C'est ainsi que depuis, les cérémonies commémoratives ont lieu au monument érigé, semble-t-il, en sa mémoire. Comme pour bien vider son sac, le même Président du CTSP nous a encore reçus, la veille du passage de témoin à Alpha Omar Konaré, 1er Président démocratiquement élu de la République et nous a promis de passer à celui-ci le dossier Cabral.
Cabral qui fut, faut-il le rappeler, un élève du Professeur Alpha Omar Konaré à l'ENSUP. Quelle ne fut encore notre surprise de voir Alpha nous déclarer avec un calme olympien, quand il a reçu la famille en audience au palais de Koulouba, n'avoir pas reçu ce dossier de son prédécesseur.
Aucun pouvoir depuis cette triste journée du 17 mars 1980, jusqu’à ce jour n'a daigné poser aucun acte de nature à soulager la famille Cabral, pour lui permettre de faire son deuil.
Enfin, aujourd'hui comme hier nous doutons de tous, de Moussa Traoré, Alpha Omar Konaré, Ibrahim Boubacar Keïta en passant par Amadou Toumani Touré le protagoniste et, surtout ses fameux compagnons qui n'ont cessé de nous tympaniser 37 ans durant.
Notre jeune démocratie dont se glorifiait l'Afrique entière, même si le peuple malien lui-même a commencé à en douter depuis fort longtemps, vient de connaître son plus mauvais sort, sinon son assassinat.
Cabral et tous les martyrs tombés pour l'avènement de cette démocratie se seraient-ils sacrifiés pour rien ? Nous pensons que non !
Peuple malien et patriotes convaincus et sincères, levons-nous comme un seul homme pour redonner à notre cher pays ce que le père de l'indépendance, Feu Président Modibo Keïta et ses compagnons lui souhaitaient.
ALLAH KA TINIE DEME
Bamako le 17 mars 2017
Le Représentant de la famille
Mohamed Bassirou Camara
Chevalier de l’ordre national du Mali
Qui était donc Cabral ?
Abdoul Karim Camara, dit Cabral, né le 2 juillet 1955 et mort assassiné sous la torture le 17 mars 1980 à Bamako, est un leader étudiant malien.
Étudiant en philo-pédagogie à l’Ecole normale supérieure (ENSUP), Abdoul Karim Camara est élu le 17 février 1980 président de l’Union des élèves et étudiants du Mali (UNEEM) lors du congrès qui se tient dans la clandestinité de cette organisation récemment dissoute par le régime autoritaire de Moussa Traoré.

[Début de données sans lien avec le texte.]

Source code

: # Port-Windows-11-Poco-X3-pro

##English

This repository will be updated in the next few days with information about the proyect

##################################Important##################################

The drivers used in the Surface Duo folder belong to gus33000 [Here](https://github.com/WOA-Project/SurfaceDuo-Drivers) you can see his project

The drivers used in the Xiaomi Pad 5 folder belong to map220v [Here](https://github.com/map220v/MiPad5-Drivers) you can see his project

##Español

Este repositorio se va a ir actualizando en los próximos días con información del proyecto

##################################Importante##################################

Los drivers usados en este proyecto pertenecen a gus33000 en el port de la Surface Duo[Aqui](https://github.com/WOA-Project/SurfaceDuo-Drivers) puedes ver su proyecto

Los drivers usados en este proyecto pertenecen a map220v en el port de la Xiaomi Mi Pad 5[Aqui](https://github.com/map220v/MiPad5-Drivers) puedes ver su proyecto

Le congrès lance un mot d’ordre de grève pour réclamer la libération de lycéens arrêtés lors de manifestation à Ségou. Des manifestations étudiantes sont violemment réprimées.
Abdoul Karim Camara est arrêté le 16 mars 1980 alors qu'il se trouvait dans un camion en direction de la Guinée. Il est amené au commissariat du 2e arrondissement de Bamako où on le torture et le force à enregistrer un appel de fin de la grève qui est diffusé sur la radio nationale. Il est ensuite emmené et torturé au camp para de Djikoroni à Bamako, où il meurt de ses blessures le lendemain.
Le 16 mars 2014, Almahamoud Sidibé, commissaire de police à la retraite, témoigne lors d'une conférence de sa présence lors des sévices infligés à Cabral par la police, et reconnait avoir amené le corps du jeune garçon à l'hôpital où un médecin a confirmé sa mort.
Depuis la chute de Moussa Traoré et la mise en place de la démocratie au Mali, l’assassinat d’Abdoul Karim Camara est commémoré chaque année le 17 mars. Un monument en son souvenir a été érigé à Bamako et le lycée de Ségou porte son nom.